Governments across the world are stooping to new lows in an effort to keep financing their spending addiction by grabbing retirement savings, gift cards, and anything else they can get their hands on. If anyone attempted these acts outside of the government they would be locked away in prison for a very long time, but most governments, including our own, believe that they know how to spend our money better than we do.
In Hungary last month, the government made the citizens an offer they could not refuse. They could either remit their individual retirement savings to the state, or lose the right to the basic state pension (but still have an obligation to pay contributions for it). In this extortionate way, the government wants to gain control over $14bn of individual retirement savings.
The Bulgarian government has come up with a similar idea to the one implemented in Hungary. $300m of private early retirement savings was supposed to be transferred to the state pension scheme. The government gave way after trade unions protested and finally only about 20% of the original plans were implemented.
It could only happen in Europe, right?

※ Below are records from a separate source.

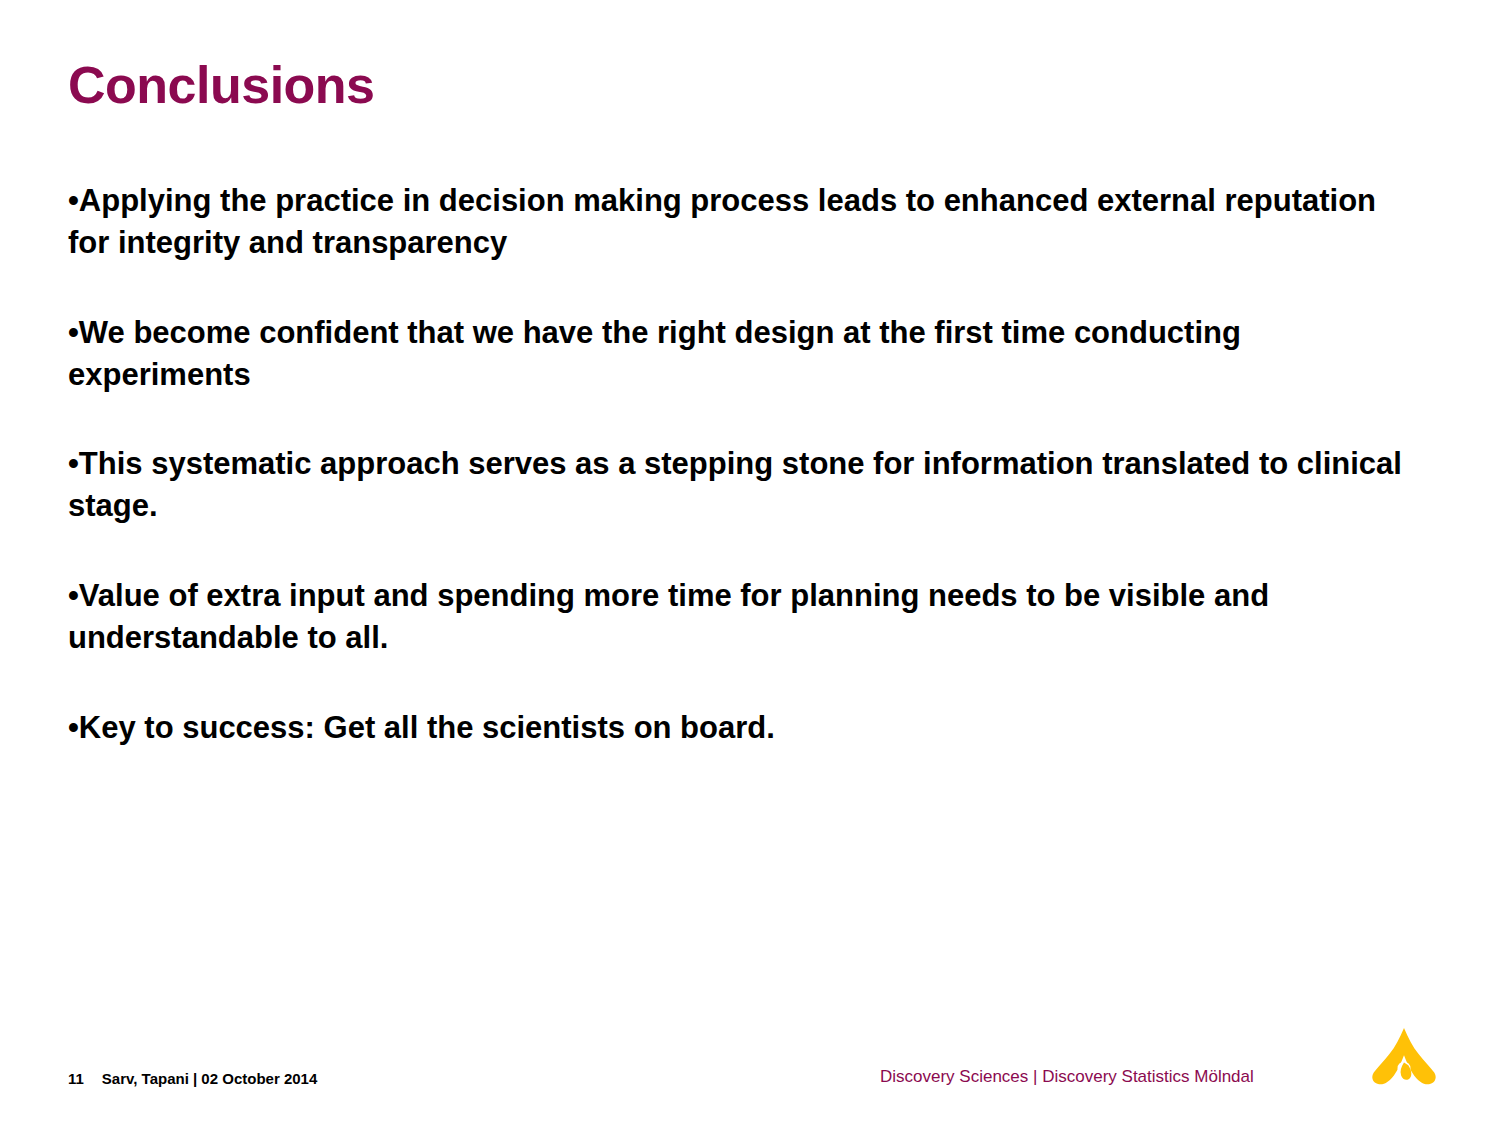Conclusions
•Applying the practice in decision making process leads to enhanced external reputation for integrity and transparency
•We become confident that we have the right design at the first time conducting experiments
•This systematic approach serves as a stepping stone for information translated to clinical stage.
•Value of extra input and spending more time for planning needs to be visible and understandable to all.
•Key to success: Get all the scientists on board.
11 Sarv, Tapani | 02 October 2014
Discovery Sciences | Discovery Statistics Mölndal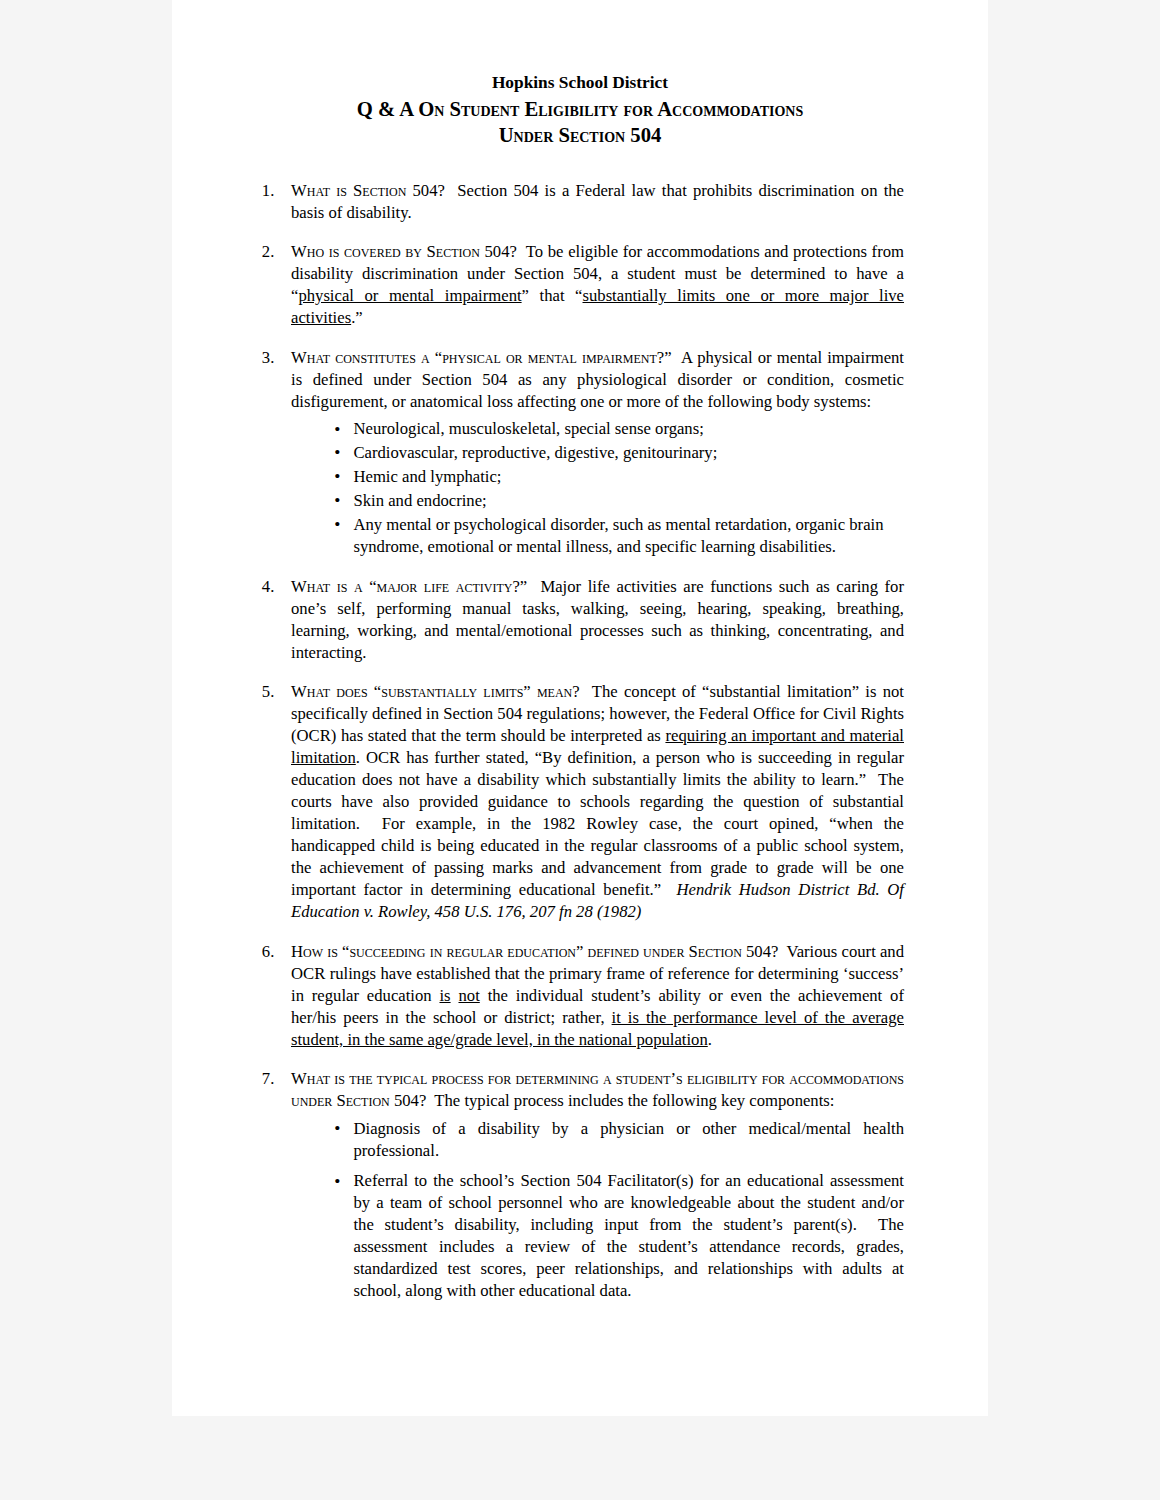Hopkins School District
Q & A On Student Eligibility for Accommodations
Under Section 504
What is Section 504? Section 504 is a Federal law that prohibits discrimination on the basis of disability.
Who is covered by Section 504? To be eligible for accommodations and protections from disability discrimination under Section 504, a student must be determined to have a “physical or mental impairment” that “substantially limits one or more major live activities.”
What constitutes a “physical or mental impairment?” A physical or mental impairment is defined under Section 504 as any physiological disorder or condition, cosmetic disfigurement, or anatomical loss affecting one or more of the following body systems:
Neurological, musculoskeletal, special sense organs;
Cardiovascular, reproductive, digestive, genitourinary;
Hemic and lymphatic;
Skin and endocrine;
Any mental or psychological disorder, such as mental retardation, organic brain syndrome, emotional or mental illness, and specific learning disabilities.
What is a “major life activity?” Major life activities are functions such as caring for one’s self, performing manual tasks, walking, seeing, hearing, speaking, breathing, learning, working, and mental/emotional processes such as thinking, concentrating, and interacting.
What does “substantially limits” mean? The concept of “substantial limitation” is not specifically defined in Section 504 regulations; however, the Federal Office for Civil Rights (OCR) has stated that the term should be interpreted as requiring an important and material limitation. OCR has further stated, “By definition, a person who is succeeding in regular education does not have a disability which substantially limits the ability to learn.” The courts have also provided guidance to schools regarding the question of substantial limitation. For example, in the 1982 Rowley case, the court opined, “when the handicapped child is being educated in the regular classrooms of a public school system, the achievement of passing marks and advancement from grade to grade will be one important factor in determining educational benefit.” Hendrik Hudson District Bd. Of Education v. Rowley, 458 U.S. 176, 207 fn 28 (1982)
How is “succeeding in regular education” defined under Section 504? Various court and OCR rulings have established that the primary frame of reference for determining ‘success’ in regular education is not the individual student’s ability or even the achievement of her/his peers in the school or district; rather, it is the performance level of the average student, in the same age/grade level, in the national population.
What is the typical process for determining a student’s eligibility for accommodations under Section 504? The typical process includes the following key components:
Diagnosis of a disability by a physician or other medical/mental health professional.
Referral to the school’s Section 504 Facilitator(s) for an educational assessment by a team of school personnel who are knowledgeable about the student and/or the student’s disability, including input from the student’s parent(s). The assessment includes a review of the student’s attendance records, grades, standardized test scores, peer relationships, and relationships with adults at school, along with other educational data.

Think again.
In the state of New Jersey, lawmakers voted last year to allow the seizure of gift cards and travelers checks after two to three years as a way to raise about $80 million and help balance the state’s budget. Although a federal judge temporarily struck down the law, the state is currently appealing.

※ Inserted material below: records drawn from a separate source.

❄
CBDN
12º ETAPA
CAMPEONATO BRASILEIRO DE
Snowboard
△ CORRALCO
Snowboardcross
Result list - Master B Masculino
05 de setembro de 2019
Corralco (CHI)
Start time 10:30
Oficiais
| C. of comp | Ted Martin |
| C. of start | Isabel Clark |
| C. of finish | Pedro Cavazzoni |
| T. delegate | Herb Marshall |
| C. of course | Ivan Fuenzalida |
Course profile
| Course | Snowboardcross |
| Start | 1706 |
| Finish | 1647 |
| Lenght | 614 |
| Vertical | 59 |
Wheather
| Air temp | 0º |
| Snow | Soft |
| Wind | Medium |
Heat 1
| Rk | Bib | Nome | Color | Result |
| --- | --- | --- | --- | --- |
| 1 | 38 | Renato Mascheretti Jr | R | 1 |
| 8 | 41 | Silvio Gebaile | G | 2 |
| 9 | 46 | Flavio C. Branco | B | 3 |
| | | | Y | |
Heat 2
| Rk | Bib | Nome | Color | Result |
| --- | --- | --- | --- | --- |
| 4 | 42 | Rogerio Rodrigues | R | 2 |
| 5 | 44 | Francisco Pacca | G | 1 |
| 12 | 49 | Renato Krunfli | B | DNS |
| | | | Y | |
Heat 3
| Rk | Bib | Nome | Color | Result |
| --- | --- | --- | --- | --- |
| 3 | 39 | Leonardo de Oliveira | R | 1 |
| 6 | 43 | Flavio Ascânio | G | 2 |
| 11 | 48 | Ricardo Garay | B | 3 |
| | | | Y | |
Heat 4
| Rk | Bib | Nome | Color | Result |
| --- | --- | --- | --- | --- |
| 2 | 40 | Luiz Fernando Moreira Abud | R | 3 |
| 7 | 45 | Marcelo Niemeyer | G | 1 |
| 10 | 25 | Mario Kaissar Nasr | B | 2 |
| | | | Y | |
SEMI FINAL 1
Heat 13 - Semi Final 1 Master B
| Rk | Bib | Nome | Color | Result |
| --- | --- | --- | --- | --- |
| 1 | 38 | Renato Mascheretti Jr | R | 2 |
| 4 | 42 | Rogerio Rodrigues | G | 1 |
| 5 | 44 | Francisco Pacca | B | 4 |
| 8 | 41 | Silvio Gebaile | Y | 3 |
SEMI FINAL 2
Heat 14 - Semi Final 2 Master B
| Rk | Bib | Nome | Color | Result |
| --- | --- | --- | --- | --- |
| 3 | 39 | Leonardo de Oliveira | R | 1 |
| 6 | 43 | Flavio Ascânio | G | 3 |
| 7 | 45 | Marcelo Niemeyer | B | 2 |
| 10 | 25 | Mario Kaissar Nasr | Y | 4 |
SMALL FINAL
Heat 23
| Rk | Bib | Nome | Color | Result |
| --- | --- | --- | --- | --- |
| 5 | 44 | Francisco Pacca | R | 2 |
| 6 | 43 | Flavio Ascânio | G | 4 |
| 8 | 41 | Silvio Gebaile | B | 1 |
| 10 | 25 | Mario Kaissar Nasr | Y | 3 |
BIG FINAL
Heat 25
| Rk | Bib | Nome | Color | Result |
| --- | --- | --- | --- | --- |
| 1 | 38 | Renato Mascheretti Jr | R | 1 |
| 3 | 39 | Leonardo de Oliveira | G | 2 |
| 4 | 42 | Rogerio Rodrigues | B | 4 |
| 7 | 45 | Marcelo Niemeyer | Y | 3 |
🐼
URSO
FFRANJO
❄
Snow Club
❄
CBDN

Let’s think about this. If you are holding gift cards or travelers checks that are over two years old, the state of New Jersey will steal it from you. If someone came into your house and stole your money like this, you would call the police and feel victimized. Why does the state feel they can legally steal these private funds from people?
Let’s look at Ireland. In 2001, the National Pension Reserve Fund was brought into existence for the purpose of supporting pensions of the Irish people in the years 2025-2050. The scheme was also supposed to provide for the pensions of some public sector employees (mainly university staff). However, in March 2009, the Irish government earmarked €4bn from this fund for rescuing banks. In November 2010, the remaining savings of €2.5bn was seized to support the bailout of the rest of the country. I wonder what will become of these public sector employees that try to retire and find that their government has squandered their pensions?
For many decades, the U.S. government has indulged in the habit of taking money out of Social Security funds to bolster its other programs. This off-budget spending of Social Security funds is possibly the biggest threat to elderly Americans’ retirement plans.
Social Security is now just a joke. Each year I receive letters stating that although I have paid into the system as required, Social Security will be broke by the time I wish to retire and that I can only expect partial benefit payments. In fact, I don’t expect ANY benefit payments.
Although governments are able to force participation in these new taxes and retirement schemes, they do not seem to be the best guardians of the money accumulated there. It is time that the people stop the theft being perpetrated by governments across the world. Only fiscal conservatism can bring sanity back to a states budget – not theft.